Segment Open

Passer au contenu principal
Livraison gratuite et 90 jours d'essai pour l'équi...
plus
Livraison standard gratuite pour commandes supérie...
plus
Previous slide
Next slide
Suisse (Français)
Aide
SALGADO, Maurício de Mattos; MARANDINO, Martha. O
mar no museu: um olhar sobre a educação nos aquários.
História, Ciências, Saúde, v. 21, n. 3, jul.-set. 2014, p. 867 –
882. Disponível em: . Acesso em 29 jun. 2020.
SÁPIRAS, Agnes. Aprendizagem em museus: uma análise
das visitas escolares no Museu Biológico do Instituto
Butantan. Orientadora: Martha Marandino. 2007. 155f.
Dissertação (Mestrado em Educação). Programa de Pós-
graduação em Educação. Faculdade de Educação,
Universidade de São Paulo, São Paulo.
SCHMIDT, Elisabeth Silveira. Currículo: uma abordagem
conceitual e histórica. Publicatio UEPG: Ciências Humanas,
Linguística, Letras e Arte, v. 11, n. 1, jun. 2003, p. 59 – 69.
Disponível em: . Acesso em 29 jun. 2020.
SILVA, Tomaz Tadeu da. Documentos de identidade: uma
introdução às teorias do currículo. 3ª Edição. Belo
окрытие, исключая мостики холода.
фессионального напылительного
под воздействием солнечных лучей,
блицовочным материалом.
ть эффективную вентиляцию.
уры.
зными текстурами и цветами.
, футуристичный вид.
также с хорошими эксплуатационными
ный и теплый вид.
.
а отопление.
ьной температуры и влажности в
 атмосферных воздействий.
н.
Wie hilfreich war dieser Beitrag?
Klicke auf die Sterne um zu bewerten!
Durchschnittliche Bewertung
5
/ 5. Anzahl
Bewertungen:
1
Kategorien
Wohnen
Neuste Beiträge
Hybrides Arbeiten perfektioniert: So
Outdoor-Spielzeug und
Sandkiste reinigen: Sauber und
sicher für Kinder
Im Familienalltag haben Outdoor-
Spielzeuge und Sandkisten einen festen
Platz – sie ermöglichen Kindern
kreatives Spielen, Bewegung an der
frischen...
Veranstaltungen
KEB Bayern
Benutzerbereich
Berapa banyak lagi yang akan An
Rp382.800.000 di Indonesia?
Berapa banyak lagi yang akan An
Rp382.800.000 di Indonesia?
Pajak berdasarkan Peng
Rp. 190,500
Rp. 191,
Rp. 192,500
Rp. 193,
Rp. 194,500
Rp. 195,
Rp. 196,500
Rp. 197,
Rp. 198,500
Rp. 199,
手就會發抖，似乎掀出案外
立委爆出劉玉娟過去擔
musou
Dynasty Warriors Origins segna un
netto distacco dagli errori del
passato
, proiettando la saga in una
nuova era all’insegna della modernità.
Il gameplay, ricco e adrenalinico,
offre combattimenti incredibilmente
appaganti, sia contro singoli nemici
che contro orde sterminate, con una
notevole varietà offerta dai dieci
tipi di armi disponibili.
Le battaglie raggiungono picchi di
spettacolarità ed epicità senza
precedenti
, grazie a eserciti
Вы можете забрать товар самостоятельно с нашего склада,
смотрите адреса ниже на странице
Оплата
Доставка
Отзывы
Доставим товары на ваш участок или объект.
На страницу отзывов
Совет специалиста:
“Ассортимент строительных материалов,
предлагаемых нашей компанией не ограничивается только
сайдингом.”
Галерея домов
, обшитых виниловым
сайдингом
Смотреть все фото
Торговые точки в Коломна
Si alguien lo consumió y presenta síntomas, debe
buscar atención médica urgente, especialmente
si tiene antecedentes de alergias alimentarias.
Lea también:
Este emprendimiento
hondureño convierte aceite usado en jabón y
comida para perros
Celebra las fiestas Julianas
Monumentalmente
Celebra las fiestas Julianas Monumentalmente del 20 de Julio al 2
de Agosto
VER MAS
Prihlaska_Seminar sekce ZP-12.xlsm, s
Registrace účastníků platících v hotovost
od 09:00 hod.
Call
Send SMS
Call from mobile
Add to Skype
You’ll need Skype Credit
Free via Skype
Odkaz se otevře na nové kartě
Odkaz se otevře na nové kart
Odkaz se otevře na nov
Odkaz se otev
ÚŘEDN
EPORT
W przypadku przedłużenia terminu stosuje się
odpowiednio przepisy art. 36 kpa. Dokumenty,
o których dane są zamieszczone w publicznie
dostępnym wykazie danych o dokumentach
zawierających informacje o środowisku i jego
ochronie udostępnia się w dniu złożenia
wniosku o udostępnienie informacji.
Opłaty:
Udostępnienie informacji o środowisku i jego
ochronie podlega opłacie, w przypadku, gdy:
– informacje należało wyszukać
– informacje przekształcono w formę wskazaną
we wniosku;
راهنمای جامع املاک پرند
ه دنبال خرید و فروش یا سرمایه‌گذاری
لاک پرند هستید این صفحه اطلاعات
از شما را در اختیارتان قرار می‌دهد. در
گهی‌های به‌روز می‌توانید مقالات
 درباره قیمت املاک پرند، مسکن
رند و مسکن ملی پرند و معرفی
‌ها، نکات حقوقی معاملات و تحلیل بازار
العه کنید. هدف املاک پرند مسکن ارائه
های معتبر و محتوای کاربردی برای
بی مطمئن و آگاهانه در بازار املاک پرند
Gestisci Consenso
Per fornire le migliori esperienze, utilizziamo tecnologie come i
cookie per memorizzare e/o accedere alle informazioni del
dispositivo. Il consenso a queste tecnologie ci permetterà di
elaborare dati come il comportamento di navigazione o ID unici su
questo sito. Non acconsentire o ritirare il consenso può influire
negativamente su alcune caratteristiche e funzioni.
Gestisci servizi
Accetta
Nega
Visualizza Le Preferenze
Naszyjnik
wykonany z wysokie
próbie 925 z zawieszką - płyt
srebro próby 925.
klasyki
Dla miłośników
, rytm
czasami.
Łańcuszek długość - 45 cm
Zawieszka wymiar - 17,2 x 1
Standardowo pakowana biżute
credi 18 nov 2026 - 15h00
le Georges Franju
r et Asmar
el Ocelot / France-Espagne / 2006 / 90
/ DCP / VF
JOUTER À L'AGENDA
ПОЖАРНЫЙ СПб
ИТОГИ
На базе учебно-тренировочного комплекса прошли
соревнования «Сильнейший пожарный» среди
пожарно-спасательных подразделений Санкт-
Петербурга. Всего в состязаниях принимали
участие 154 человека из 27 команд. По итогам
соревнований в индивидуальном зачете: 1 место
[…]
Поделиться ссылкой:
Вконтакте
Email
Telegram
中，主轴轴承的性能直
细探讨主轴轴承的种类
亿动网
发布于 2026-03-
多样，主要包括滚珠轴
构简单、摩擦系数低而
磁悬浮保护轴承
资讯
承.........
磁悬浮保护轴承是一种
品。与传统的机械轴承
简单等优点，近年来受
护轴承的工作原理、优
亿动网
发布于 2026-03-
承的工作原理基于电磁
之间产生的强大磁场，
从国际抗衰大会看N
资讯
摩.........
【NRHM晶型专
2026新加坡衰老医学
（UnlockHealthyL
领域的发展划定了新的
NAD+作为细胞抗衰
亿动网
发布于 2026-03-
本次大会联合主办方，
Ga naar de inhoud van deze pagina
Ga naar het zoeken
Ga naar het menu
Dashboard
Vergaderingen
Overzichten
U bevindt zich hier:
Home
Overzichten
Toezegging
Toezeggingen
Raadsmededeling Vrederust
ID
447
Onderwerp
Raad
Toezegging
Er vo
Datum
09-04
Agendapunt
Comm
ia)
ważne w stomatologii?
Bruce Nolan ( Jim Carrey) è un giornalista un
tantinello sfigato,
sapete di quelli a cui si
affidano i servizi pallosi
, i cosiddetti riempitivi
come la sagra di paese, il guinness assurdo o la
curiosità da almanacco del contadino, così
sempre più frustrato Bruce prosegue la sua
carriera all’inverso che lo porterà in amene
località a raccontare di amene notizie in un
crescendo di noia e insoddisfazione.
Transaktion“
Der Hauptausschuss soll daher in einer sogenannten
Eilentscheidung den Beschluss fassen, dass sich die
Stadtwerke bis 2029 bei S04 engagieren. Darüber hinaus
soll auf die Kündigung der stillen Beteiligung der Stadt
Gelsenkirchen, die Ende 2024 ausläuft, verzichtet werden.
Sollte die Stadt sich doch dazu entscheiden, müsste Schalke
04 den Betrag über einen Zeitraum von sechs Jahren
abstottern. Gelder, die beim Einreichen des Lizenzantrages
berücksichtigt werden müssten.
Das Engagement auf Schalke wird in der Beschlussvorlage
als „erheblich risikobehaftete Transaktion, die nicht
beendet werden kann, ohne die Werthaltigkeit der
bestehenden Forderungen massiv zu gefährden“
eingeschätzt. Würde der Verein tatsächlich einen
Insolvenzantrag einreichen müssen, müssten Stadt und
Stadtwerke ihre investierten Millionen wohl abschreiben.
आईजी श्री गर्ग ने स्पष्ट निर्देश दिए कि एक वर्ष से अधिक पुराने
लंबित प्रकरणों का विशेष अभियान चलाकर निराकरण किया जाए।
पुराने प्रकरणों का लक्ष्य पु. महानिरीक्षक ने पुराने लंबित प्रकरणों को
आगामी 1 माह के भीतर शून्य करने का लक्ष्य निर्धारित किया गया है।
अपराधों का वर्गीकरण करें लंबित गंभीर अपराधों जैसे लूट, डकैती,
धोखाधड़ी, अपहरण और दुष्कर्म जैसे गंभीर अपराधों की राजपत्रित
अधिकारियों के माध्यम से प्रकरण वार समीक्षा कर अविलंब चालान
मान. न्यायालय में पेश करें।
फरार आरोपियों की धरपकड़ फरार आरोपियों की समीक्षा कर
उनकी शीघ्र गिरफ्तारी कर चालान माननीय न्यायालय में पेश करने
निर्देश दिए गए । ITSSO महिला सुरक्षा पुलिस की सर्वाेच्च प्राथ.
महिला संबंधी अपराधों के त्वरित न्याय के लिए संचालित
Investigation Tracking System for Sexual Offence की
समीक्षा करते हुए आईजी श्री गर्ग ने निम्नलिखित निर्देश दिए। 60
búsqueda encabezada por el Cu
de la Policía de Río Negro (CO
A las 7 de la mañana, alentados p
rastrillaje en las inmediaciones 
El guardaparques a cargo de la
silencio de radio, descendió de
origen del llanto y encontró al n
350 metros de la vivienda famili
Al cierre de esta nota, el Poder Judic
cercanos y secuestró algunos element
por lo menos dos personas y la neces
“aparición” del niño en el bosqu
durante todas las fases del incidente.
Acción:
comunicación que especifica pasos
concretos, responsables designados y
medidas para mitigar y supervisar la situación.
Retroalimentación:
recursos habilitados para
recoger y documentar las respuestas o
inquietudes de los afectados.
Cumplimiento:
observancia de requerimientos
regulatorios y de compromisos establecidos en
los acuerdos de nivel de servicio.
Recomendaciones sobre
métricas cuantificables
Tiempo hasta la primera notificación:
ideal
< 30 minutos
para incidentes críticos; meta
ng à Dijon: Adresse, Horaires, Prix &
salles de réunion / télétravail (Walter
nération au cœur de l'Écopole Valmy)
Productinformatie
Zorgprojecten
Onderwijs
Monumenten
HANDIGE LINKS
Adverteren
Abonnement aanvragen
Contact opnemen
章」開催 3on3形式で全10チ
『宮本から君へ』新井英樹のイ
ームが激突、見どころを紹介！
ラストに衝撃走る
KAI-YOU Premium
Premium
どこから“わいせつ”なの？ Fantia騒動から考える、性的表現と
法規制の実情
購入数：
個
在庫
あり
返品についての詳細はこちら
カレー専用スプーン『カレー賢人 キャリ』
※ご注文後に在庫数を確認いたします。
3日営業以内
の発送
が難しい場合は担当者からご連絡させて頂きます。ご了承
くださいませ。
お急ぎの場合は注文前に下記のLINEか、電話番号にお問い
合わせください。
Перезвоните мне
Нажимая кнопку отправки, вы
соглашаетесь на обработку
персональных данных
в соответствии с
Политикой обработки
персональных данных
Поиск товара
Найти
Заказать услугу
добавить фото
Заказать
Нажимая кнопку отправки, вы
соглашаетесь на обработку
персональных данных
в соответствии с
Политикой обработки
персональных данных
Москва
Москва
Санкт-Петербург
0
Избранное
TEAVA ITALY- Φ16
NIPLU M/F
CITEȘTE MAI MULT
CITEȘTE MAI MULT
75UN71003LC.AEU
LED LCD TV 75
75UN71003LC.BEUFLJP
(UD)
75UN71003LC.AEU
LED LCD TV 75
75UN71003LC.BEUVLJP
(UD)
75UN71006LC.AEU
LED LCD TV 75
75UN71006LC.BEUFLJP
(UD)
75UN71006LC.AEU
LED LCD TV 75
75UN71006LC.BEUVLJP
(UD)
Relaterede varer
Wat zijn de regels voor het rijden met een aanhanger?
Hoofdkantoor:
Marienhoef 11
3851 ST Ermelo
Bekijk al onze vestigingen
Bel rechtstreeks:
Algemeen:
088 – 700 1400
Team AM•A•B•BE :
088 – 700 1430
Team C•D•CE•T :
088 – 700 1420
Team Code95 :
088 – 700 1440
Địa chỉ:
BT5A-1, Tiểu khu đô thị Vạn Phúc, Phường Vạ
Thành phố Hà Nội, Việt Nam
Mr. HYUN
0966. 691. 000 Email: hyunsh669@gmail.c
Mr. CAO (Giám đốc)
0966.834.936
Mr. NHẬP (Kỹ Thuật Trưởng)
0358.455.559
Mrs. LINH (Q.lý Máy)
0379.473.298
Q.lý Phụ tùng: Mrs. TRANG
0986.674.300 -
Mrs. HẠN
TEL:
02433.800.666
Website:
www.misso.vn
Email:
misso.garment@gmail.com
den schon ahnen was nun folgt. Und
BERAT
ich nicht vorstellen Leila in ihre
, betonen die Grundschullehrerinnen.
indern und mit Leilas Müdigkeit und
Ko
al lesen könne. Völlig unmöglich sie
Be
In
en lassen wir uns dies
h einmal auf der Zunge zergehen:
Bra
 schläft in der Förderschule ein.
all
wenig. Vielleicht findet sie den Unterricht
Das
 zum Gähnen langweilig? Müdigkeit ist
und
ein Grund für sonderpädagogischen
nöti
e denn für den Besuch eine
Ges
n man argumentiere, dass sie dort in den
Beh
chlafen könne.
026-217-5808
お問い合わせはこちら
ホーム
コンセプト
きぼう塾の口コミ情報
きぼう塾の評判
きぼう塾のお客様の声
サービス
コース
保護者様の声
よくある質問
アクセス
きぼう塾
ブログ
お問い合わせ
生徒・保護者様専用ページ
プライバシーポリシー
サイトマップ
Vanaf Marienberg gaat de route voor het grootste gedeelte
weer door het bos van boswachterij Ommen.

Segment Closed

[Assignment]
Output, unchanged, the lines of the listing above from the first one through the one holding "offre combattimenti incredibilmente". Leave out every line after it.

[Response for this exercise]
Passer au contenu principal
Livraison gratuite et 90 jours d'essai pour l'équi...
plus
Livraison standard gratuite pour commandes supérie...
plus
Previous slide
Next slide
Suisse (Français)
Aide
SALGADO, Maurício de Mattos; MARANDINO, Martha. O
mar no museu: um olhar sobre a educação nos aquários.
História, Ciências, Saúde, v. 21, n. 3, jul.-set. 2014, p. 867 –
882. Disponível em: . Acesso em 29 jun. 2020.
SÁPIRAS, Agnes. Aprendizagem em museus: uma análise
das visitas escolares no Museu Biológico do Instituto
Butantan. Orientadora: Martha Marandino. 2007. 155f.
Dissertação (Mestrado em Educação). Programa de Pós-
graduação em Educação. Faculdade de Educação,
Universidade de São Paulo, São Paulo.
SCHMIDT, Elisabeth Silveira. Currículo: uma abordagem
conceitual e histórica. Publicatio UEPG: Ciências Humanas,
Linguística, Letras e Arte, v. 11, n. 1, jun. 2003, p. 59 – 69.
Disponível em: . Acesso em 29 jun. 2020.
SILVA, Tomaz Tadeu da. Documentos de identidade: uma
introdução às teorias do currículo. 3ª Edição. Belo
окрытие, исключая мостики холода.
фессионального напылительного
под воздействием солнечных лучей,
блицовочным материалом.
ть эффективную вентиляцию.
уры.
зными текстурами и цветами.
, футуристичный вид.
также с хорошими эксплуатационными
ный и теплый вид.
.
а отопление.
ьной температуры и влажности в
 атмосферных воздействий.
н.
Wie hilfreich war dieser Beitrag?
Klicke auf die Sterne um zu bewerten!
Durchschnittliche Bewertung
5
/ 5. Anzahl
Bewertungen:
1
Kategorien
Wohnen
Neuste Beiträge
Hybrides Arbeiten perfektioniert: So
Outdoor-Spielzeug und
Sandkiste reinigen: Sauber und
sicher für Kinder
Im Familienalltag haben Outdoor-
Spielzeuge und Sandkisten einen festen
Platz – sie ermöglichen Kindern
kreatives Spielen, Bewegung an der
frischen...
Veranstaltungen
KEB Bayern
Benutzerbereich
Berapa banyak lagi yang akan An
Rp382.800.000 di Indonesia?
Berapa banyak lagi yang akan An
Rp382.800.000 di Indonesia?
Pajak berdasarkan Peng
Rp. 190,500
Rp. 191,
Rp. 192,500
Rp. 193,
Rp. 194,500
Rp. 195,
Rp. 196,500
Rp. 197,
Rp. 198,500
Rp. 199,
手就會發抖，似乎掀出案外
立委爆出劉玉娟過去擔
musou
Dynasty Warriors Origins segna un
netto distacco dagli errori del
passato
, proiettando la saga in una
nuova era all’insegna della modernità.
Il gameplay, ricco e adrenalinico,
offre combattimenti incredibilmente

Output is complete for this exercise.